たとえばタバコのパッケージに「生々しい」写真を印刷することを義務付けて喫煙率を減らす。

大学のプリンターの初期設定を「両面印刷」にして紙の消費量を減らす。

空港の男子用小便器に蝿の絵を印刷して、飛び散る汚れを減らす(これは人類のだいたい半分にしかわからないのではないかと思うが)……。

そんな仕掛けである。GPSによる経路検索、食品のカロリー表示、テレビのリモコンについたオンライン配信メディアのボタン……。
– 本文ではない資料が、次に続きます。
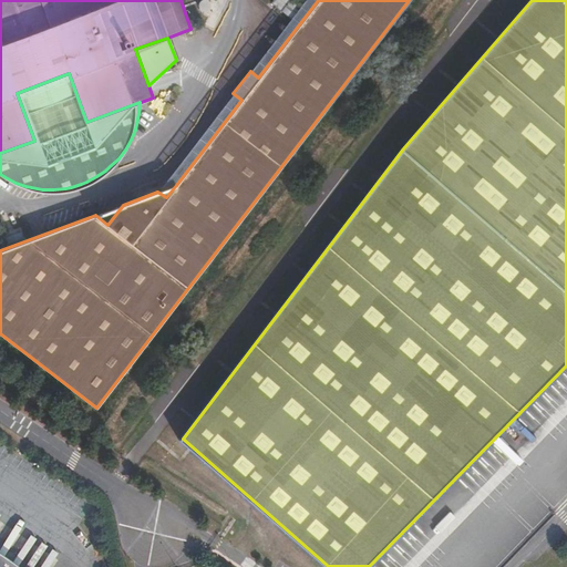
[(166,197),(176,185),(157,192),(166,197)]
こういう人の行動に影響する「ひと押し」のこと。そして、それを主に政策に取り入れること。これである。

 

日本とて例外ではない。

『ナッジとEBPM ~環境省ナッジ事業を題材とした実践から好循環へ~』

https://www.env.go.jp/content/900447772.pdf

 

EBPMとは「エビデンスに基づく政策立案(Evidence-based Policymaking)」。つまりもうナッジなるものはもうエビデンスとも呼べるくらいのあれだってことだ。

 

なんとなく「ナッジ嫌だな」と思う心理を持つものにとっては、「警戒!」という気持ちにすらなる。なぜならば、あまり政府も役人も信用していないからである。国民の行動様式にそれと知らせずに都合のいい介入をしてきそう、という思いがあるからである。

 

もちろん、推進派は、透明性と倫理性が確保されていれば、公共福祉、環境問題などの正当な目的を持ったナッジをどんどん活用すべきだ、ということになる。

 

しかしまあ、なんだね、政府とか役人、日本政府とか日本の役人、そういった具体的な対象抜きにしても、なんとなく「無意識」(≒システム1)を利用されるのは不愉快じゃない? そうでもない?

 

おれはなんとなく、嫌だなあ。みなさんはどうだろうか。禁止されている「サブリミナル広告」を好ましいと思う人は少ないと思うけれど。

 

なんかこう、自意識というものかね。自意識過剰なのかね。自意識過信なのかね。自分が考えて決めたこと(≒システム2)に対して、「これが自分というものである」という思いが強い。瞬間的な反応はおれであって、おれではない、という気がしてしまう。

 

しかし、そうだろうか。心と身体、人間の全部だろうか。霊性というものがある、とかいう話は別としても、「心」のなかには「無意識」も含まれるだろう。フロイトが発見して以来そういうことになっているのだろう。

 

となると、それも含めて「おれ」である。おれは「おれ」に責任を持たなくてはならない……のか。もちろん、システム2の根底になっているとはいえ、人間が進化のうちに選択してきた、心理の自動的に見える働き。それにまで責任があるのか。

 

もちろん、言動には責任を伴う。みずから学んできたこと、知識や世間常識によって、その原始的な心の働きを抑え込む必要はある。おおよその人間はそれで社会生活を送っている。送ることができる。

 

とはいえ、おれの自意識の知らないところで、おれの選択したことがなあ、という思いが出てきてしまうのだ。

 

これについては、なにを学べばいいのだろうか。進化心理学は好きだが。やはりもっと大きな「心理学」そのものだろうか。あるいは、現代的な心理学をベースにした哲学ということになるのだろうか。学んだところで身につくとか、自分の「なんとなく無意識利用されたくねえな、操作されたくねえな」という思いがどうなるかはわからない。だいたい、おれには「学ぶ」ということがわからない。小学校からやり直したほうがいい。以上。

 

 

さらに、電脳化したりした世界では、人間の意識や無意識はどうなるのだろう? 「Caution:これは意図されたナッジです」とか警告が出たりするのだろうか?